Look for "outdoor" in each line of the entries, and return the matching lines.

[[ RECORD SET open ]]

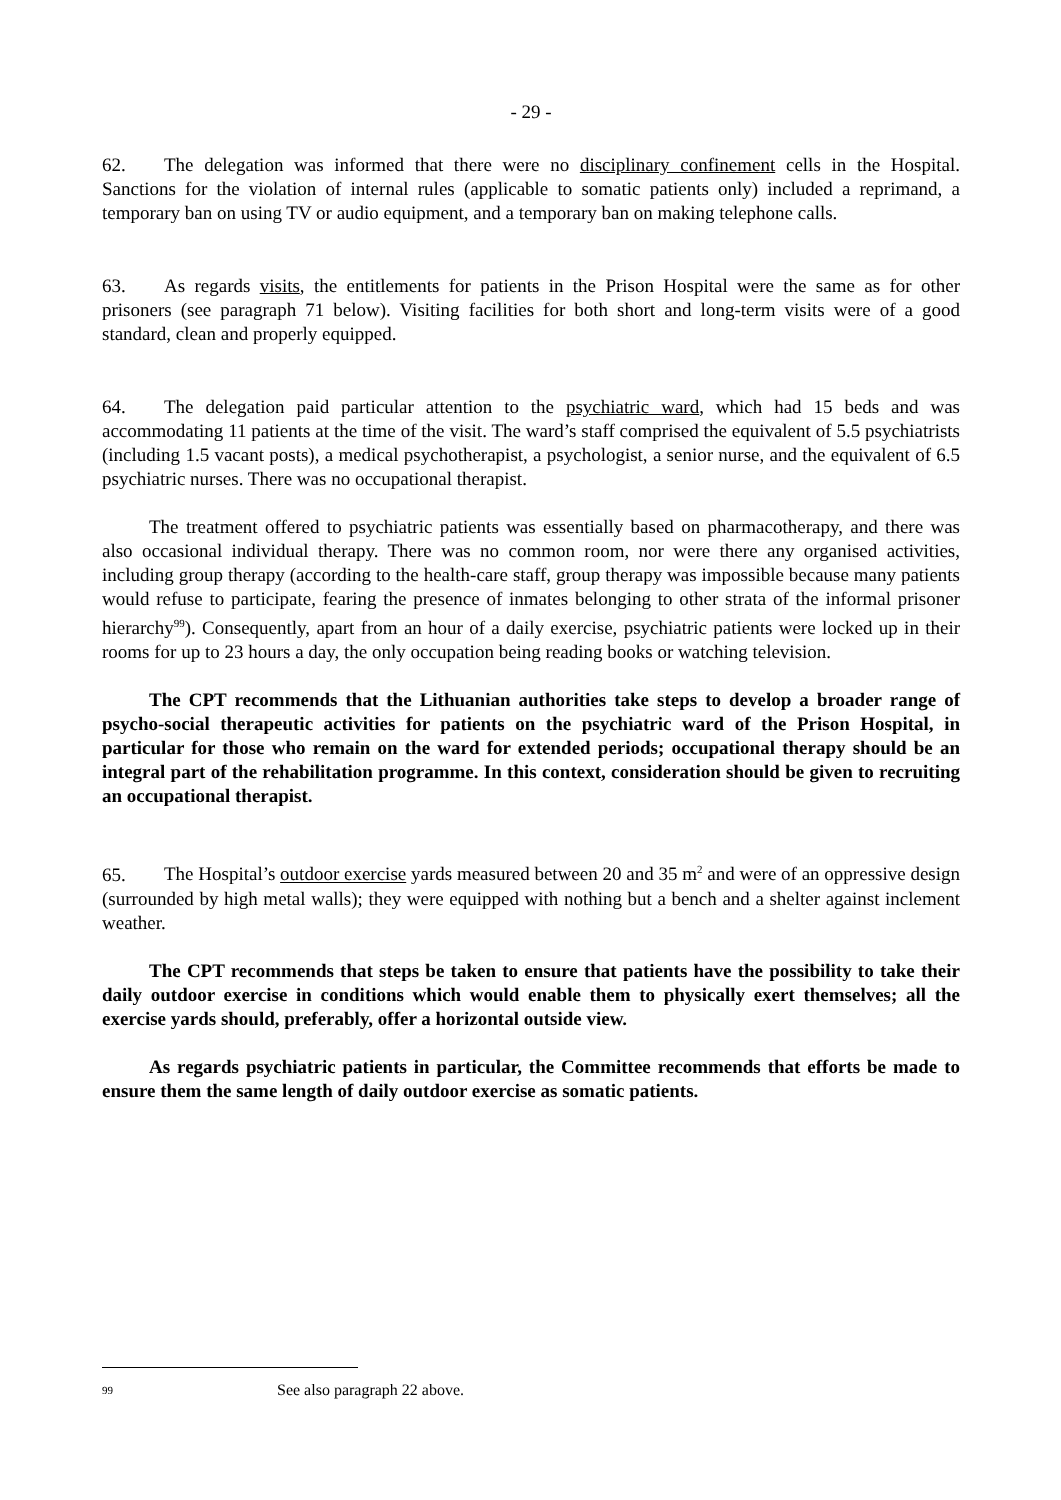- 29 -
62. The delegation was informed that there were no disciplinary confinement cells in the Hospital. Sanctions for the violation of internal rules (applicable to somatic patients only) included a reprimand, a temporary ban on using TV or audio equipment, and a temporary ban on making telephone calls.
63. As regards visits, the entitlements for patients in the Prison Hospital were the same as for other prisoners (see paragraph 71 below). Visiting facilities for both short and long-term visits were of a good standard, clean and properly equipped.
64. The delegation paid particular attention to the psychiatric ward, which had 15 beds and was accommodating 11 patients at the time of the visit. The ward’s staff comprised the equivalent of 5.5 psychiatrists (including 1.5 vacant posts), a medical psychotherapist, a psychologist, a senior nurse, and the equivalent of 6.5 psychiatric nurses. There was no occupational therapist.
The treatment offered to psychiatric patients was essentially based on pharmacotherapy, and there was also occasional individual therapy. There was no common room, nor were there any organised activities, including group therapy (according to the health-care staff, group therapy was impossible because many patients would refuse to participate, fearing the presence of inmates belonging to other strata of the informal prisoner hierarchy<sup>99</sup>). Consequently, apart from an hour of a daily exercise, psychiatric patients were locked up in their rooms for up to 23 hours a day, the only occupation being reading books or watching television.
The CPT recommends that the Lithuanian authorities take steps to develop a broader range of psycho-social therapeutic activities for patients on the psychiatric ward of the Prison Hospital, in particular for those who remain on the ward for extended periods; occupational therapy should be an integral part of the rehabilitation programme. In this context, consideration should be given to recruiting an occupational therapist.
65. The Hospital’s outdoor exercise yards measured between 20 and 35 m<sup>2</sup> and were of an oppressive design (surrounded by high metal walls); they were equipped with nothing but a bench and a shelter against inclement weather.
The CPT recommends that steps be taken to ensure that patients have the possibility to take their daily outdoor exercise in conditions which would enable them to physically exert themselves; all the exercise yards should, preferably, offer a horizontal outside view.
As regards psychiatric patients in particular, the Committee recommends that efforts be made to ensure them the same length of daily outdoor exercise as somatic patients.
99 See also paragraph 22 above.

[[ RECORD SET closed ]]

[RESULT OF THE EXERCISE]
65. The Hospital’s outdoor exercise yards measured between 20 and 35 m<sup>2</sup> and were of an oppressive design (surrounded by high metal walls); they were equipped with nothing but a bench and a shelter against inclement weather.
The CPT recommends that steps be taken to ensure that patients have the possibility to take their daily outdoor exercise in conditions which would enable them to physically exert themselves; all the exercise yards should, preferably, offer a horizontal outside view.
As regards psychiatric patients in particular, the Committee recommends that efforts be made to ensure them the same length of daily outdoor exercise as somatic patients.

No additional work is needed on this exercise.